[EXERCISE PROMPT] Reproduce the opening lines of the records exactly, please, stopping after the line that contains "Hentai One Piece".

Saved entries
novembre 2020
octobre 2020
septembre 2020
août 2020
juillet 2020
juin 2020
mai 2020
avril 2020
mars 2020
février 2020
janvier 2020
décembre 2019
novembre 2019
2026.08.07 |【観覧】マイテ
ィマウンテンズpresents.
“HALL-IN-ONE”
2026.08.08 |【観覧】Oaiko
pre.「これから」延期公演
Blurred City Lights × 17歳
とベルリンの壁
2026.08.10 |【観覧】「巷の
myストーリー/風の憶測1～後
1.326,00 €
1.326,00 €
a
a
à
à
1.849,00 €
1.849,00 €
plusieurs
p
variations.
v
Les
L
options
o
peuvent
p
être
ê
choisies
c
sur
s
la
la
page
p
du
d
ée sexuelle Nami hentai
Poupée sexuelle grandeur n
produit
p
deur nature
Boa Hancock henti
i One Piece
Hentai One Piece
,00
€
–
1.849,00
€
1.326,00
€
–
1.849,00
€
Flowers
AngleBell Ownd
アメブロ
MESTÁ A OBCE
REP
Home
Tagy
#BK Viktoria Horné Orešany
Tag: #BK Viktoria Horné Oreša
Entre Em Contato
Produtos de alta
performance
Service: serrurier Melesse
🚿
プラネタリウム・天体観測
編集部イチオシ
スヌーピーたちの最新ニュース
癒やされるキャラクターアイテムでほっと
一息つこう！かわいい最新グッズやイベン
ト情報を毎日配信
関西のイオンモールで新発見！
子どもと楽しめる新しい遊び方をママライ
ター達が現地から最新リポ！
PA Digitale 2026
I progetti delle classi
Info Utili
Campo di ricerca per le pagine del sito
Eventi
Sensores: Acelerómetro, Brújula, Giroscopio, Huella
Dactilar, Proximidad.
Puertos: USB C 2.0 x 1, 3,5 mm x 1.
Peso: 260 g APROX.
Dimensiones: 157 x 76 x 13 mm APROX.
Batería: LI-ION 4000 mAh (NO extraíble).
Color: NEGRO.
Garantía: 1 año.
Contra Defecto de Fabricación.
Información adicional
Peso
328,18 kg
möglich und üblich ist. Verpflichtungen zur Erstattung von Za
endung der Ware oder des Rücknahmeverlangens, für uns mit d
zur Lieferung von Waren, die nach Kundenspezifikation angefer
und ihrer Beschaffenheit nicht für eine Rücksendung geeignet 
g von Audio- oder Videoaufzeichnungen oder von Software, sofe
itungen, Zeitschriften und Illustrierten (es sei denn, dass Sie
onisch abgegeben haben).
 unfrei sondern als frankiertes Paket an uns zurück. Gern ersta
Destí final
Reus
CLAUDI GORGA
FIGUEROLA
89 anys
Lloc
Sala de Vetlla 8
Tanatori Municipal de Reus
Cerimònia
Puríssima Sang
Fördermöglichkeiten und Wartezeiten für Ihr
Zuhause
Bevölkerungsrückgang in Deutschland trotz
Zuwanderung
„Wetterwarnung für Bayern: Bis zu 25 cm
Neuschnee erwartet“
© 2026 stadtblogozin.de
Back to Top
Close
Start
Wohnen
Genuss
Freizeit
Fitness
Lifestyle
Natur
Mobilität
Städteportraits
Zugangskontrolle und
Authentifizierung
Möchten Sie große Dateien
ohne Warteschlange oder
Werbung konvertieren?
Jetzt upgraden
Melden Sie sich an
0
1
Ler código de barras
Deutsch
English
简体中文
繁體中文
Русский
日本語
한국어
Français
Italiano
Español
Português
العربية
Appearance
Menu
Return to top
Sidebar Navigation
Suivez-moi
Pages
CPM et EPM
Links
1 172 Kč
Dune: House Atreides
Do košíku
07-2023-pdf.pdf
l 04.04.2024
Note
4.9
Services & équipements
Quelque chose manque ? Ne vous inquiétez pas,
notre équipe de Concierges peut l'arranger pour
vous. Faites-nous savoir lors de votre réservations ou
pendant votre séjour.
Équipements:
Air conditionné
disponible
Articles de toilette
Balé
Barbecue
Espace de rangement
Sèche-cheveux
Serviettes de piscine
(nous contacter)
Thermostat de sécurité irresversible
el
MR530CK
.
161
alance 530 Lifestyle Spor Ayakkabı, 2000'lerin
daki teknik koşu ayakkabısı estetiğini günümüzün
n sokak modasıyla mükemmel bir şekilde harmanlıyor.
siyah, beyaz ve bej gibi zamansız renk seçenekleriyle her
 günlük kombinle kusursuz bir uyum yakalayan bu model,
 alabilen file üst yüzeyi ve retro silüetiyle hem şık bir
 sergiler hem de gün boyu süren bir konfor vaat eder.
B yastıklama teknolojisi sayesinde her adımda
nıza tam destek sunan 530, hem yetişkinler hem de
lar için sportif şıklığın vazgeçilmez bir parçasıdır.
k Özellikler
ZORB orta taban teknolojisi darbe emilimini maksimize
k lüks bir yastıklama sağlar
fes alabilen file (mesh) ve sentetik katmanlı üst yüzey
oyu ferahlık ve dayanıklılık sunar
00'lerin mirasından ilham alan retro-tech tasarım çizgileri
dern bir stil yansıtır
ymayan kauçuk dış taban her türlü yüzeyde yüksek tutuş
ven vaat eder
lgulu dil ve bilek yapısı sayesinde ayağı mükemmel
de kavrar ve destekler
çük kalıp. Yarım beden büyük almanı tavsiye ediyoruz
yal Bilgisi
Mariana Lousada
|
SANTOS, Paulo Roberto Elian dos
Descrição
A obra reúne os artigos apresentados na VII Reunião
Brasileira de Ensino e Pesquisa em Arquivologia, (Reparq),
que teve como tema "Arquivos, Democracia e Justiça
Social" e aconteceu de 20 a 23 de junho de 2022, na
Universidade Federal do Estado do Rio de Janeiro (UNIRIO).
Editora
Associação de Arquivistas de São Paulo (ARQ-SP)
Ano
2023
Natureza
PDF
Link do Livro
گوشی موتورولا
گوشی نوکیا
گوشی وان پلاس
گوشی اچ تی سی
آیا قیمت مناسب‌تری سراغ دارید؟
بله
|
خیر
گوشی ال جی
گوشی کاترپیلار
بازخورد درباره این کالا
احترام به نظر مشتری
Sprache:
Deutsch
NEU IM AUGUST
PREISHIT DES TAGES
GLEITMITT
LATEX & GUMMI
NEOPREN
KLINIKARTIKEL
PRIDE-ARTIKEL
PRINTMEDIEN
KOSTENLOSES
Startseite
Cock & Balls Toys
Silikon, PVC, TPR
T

[RESULT FOR THIS TASK]
novembre 2020
octobre 2020
septembre 2020
août 2020
juillet 2020
juin 2020
mai 2020
avril 2020
mars 2020
février 2020
janvier 2020
décembre 2019
novembre 2019
2026.08.07 |【観覧】マイテ
ィマウンテンズpresents.
“HALL-IN-ONE”
2026.08.08 |【観覧】Oaiko
pre.「これから」延期公演
Blurred City Lights × 17歳
とベルリンの壁
2026.08.10 |【観覧】「巷の
myストーリー/風の憶測1～後
1.326,00 €
1.326,00 €
a
a
à
à
1.849,00 €
1.849,00 €
plusieurs
p
variations.
v
Les
L
options
o
peuvent
p
être
ê
choisies
c
sur
s
la
la
page
p
du
d
ée sexuelle Nami hentai
Poupée sexuelle grandeur n
produit
p
deur nature
Boa Hancock henti
i One Piece
Hentai One Piece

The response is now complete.